» INSTRUCTIONS TO FOLLOW: Would you please transcribe the listing exactly, with no images?

» PROVIDED DATA:
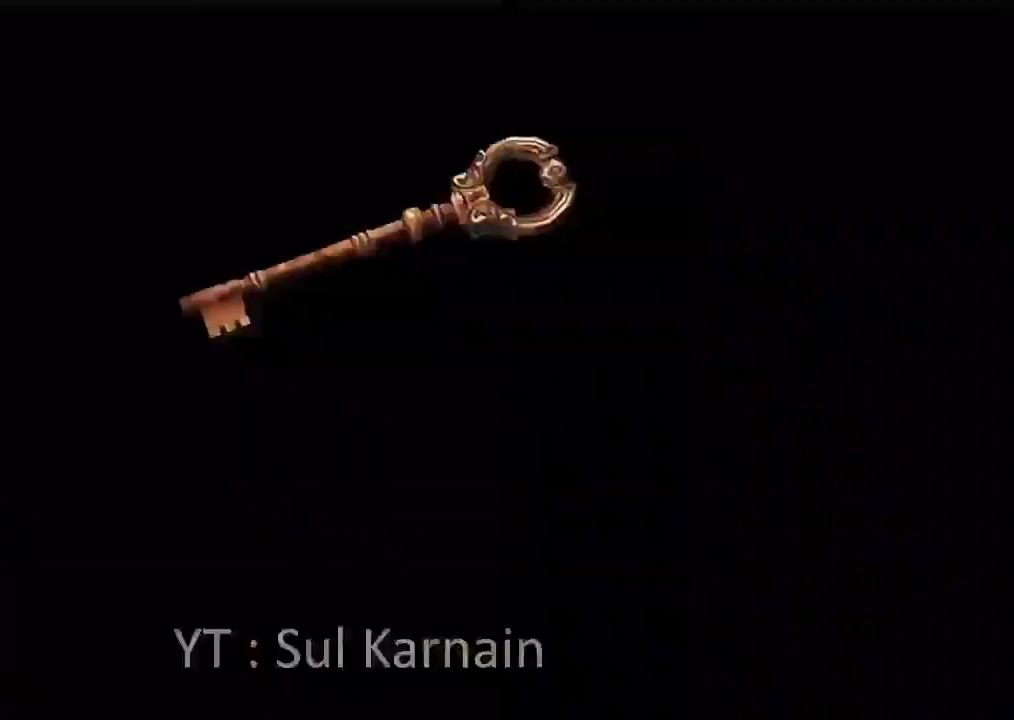
{"dt_ms": 500, "buttons": [], "left_stick": "down-left", "right_stick": "center", "button_events": [[33, "A", "up"], [100, "A", "down"], [183, "A", "up"], [250, "A", "down"], [317, "A", "up"], [400, "A", "down"], [483, "A", "up"]]}
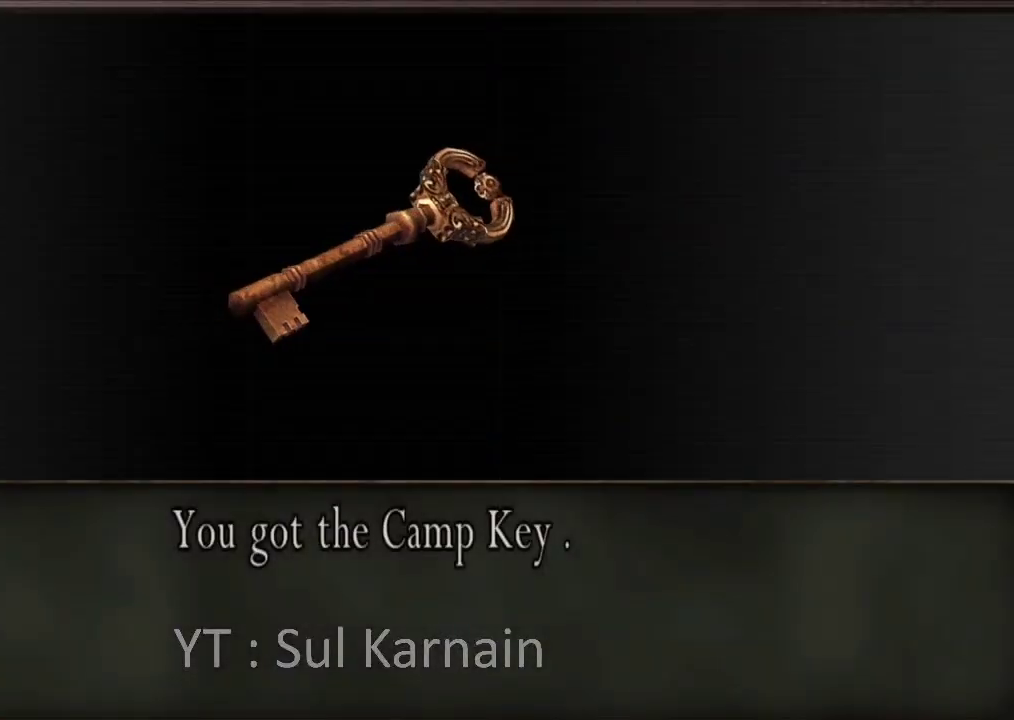
{"dt_ms": 500, "buttons": [], "left_stick": "down", "right_stick": "center", "button_events": [[33, "A", "down"], [250, "A", "up"], [450, "B", "down"], [483, "B", "up"]]}
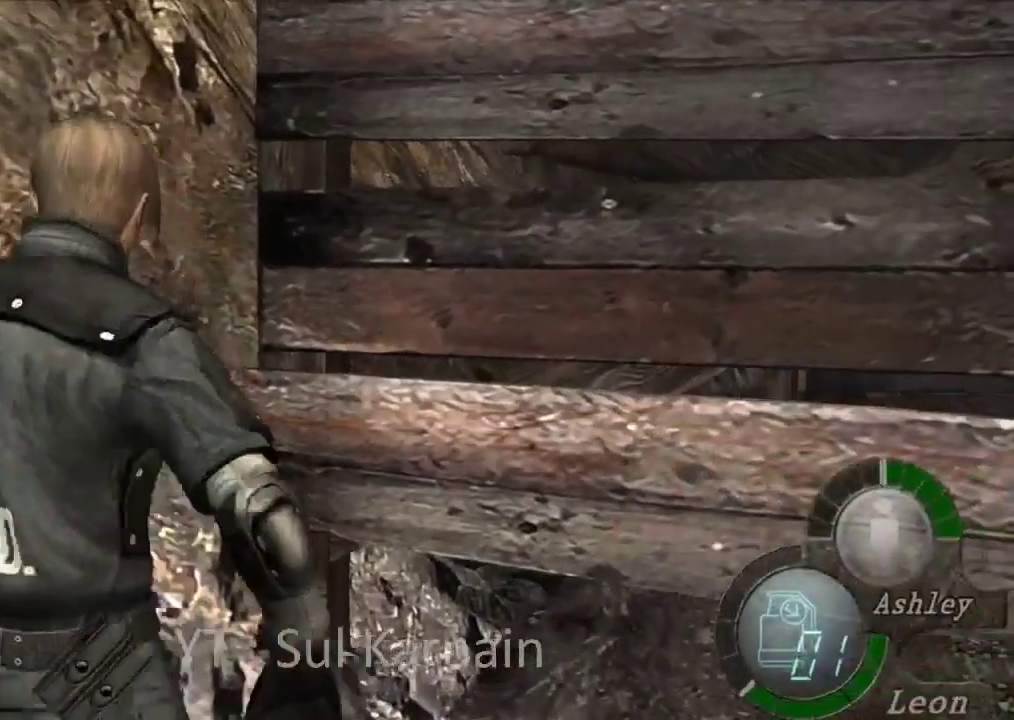
{"dt_ms": 500, "buttons": ["A"], "left_stick": "down", "right_stick": "center", "button_events": [[67, "X", "down"], [100, "A", "down"], [133, "X", "up"], [150, "A", "up"], [483, "A", "down"]]}
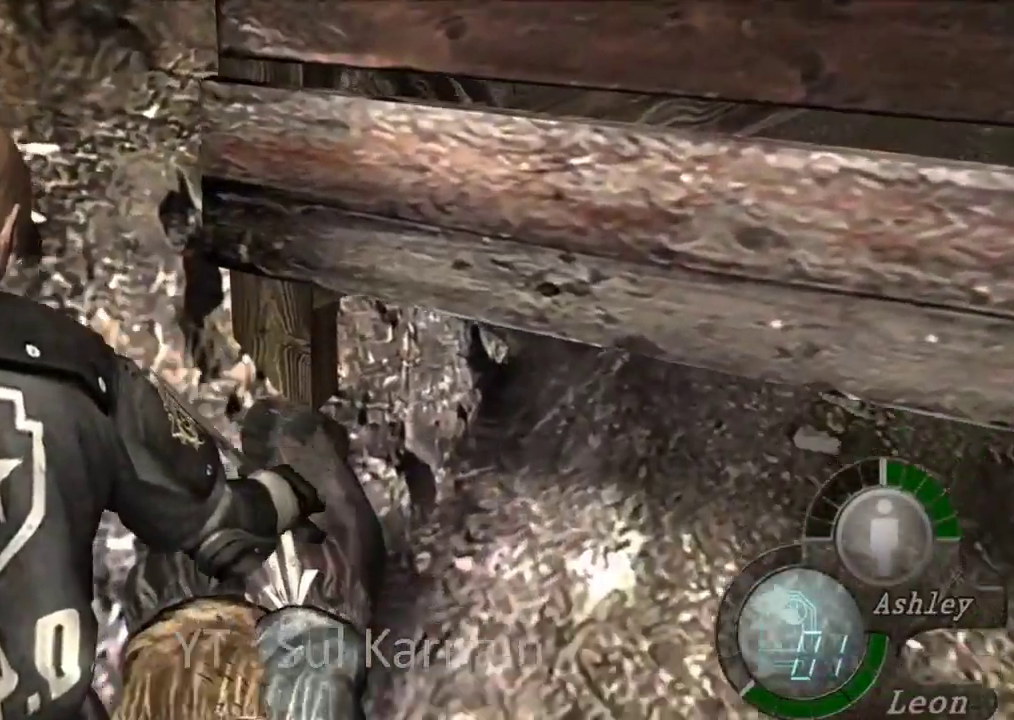
{"dt_ms": 500, "buttons": ["A"], "left_stick": "down-left", "right_stick": "center", "button_events": []}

» TASK RESULT:
{"dt_ms": 500, "buttons": [], "left_stick": "down-left", "right_stick": "center", "button_events": [[33, "A", "up"], [100, "A", "down"], [183, "A", "up"], [250, "A", "down"], [317, "A", "up"], [400, "A", "down"], [483, "A", "up"]]}
{"dt_ms": 500, "buttons": [], "left_stick": "down", "right_stick": "center", "button_events": [[33, "A", "down"], [250, "A", "up"], [450, "B", "down"], [483, "B", "up"]]}
{"dt_ms": 500, "buttons": ["A"], "left_stick": "down", "right_stick": "center", "button_events": [[67, "X", "down"], [100, "A", "down"], [133, "X", "up"], [150, "A", "up"], [483, "A", "down"]]}
{"dt_ms": 500, "buttons": ["A"], "left_stick": "down-left", "right_stick": "center", "button_events": []}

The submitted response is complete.